#### Testo di studio
G. Zigarella, La scuola è fallita

PREFAZIONE

Un modello, un progetto, uno sforzo di creatività ingegneristica, quello del Preside Zigarella, in un libro dal titolo caustico e urticante, amaro e vero.

Durante le nostre riunioni di preparazione alla pubblicazione ho avuto modo di approfondire con lui il discorso oltre queste pagine, riscoprendone la convinzione, la visione, l’utopia. Perché, sì, una scuola tutta rinnovata, organizzata, vissuta e fatta vivere esclusivamente da persone preparate ed ispirate, almeno nel breve termine, è forse davvero un’utopia.

Certamente non lo sono, invece: il perseguimento del bene degli studenti, la promozione meritocratica di discenti e docenti, la sicurezza materiale e psicologica dell’ambiente scolastico, la misurazione ponderata dei risultati, lo sblocco e la rimozione di alcuni interessi non compatibili con una buona offerta formativa.

#### Dati di partenza

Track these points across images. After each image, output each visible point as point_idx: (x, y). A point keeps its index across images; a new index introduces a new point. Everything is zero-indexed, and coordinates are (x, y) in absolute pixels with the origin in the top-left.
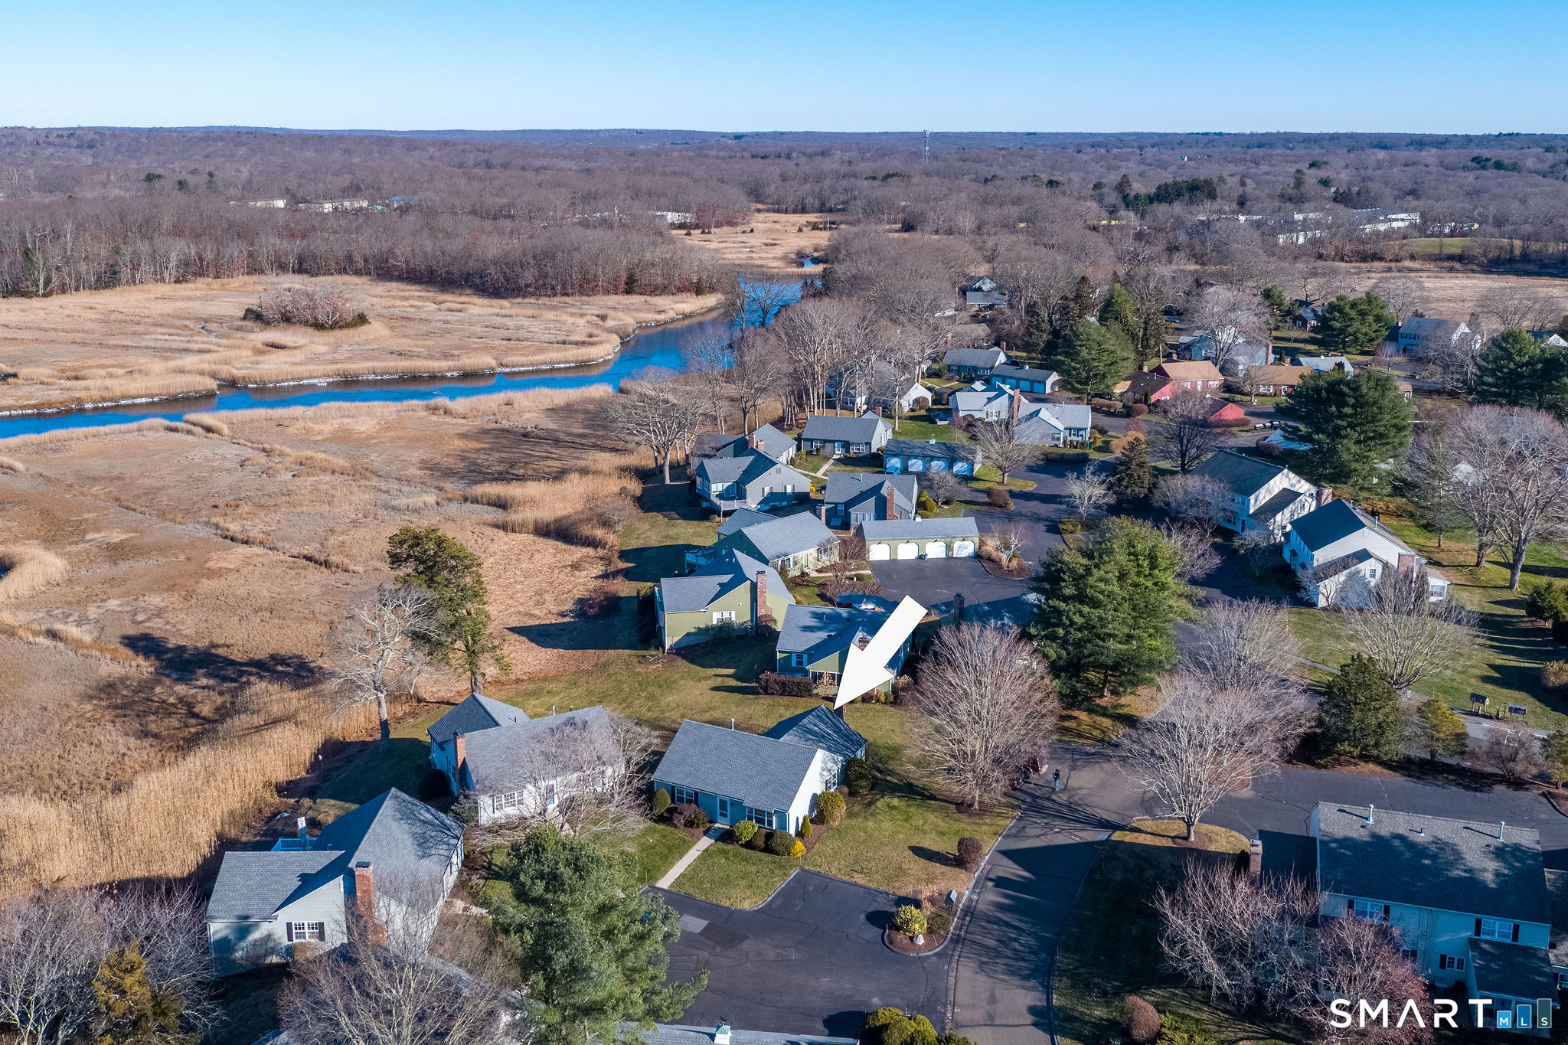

#### Consegna dell'esercizio
Ricopia alla lettera dalla prefazione il passo compreso tra "G. Zigarella, La" e "forse davvero un’utopia.", estremi inclusi.

#### Esercizio svolto
G. Zigarella, La scuola è fallita

PREFAZIONE

Un modello, un progetto, uno sforzo di creatività ingegneristica, quello del Preside Zigarella, in un libro dal titolo caustico e urticante, amaro e vero.

Durante le nostre riunioni di preparazione alla pubblicazione ho avuto modo di approfondire con lui il discorso oltre queste pagine, riscoprendone la convinzione, la visione, l’utopia. Perché, sì, una scuola tutta rinnovata, organizzata, vissuta e fatta vivere esclusivamente da persone preparate ed ispirate, almeno nel breve termine, è forse davvero un’utopia.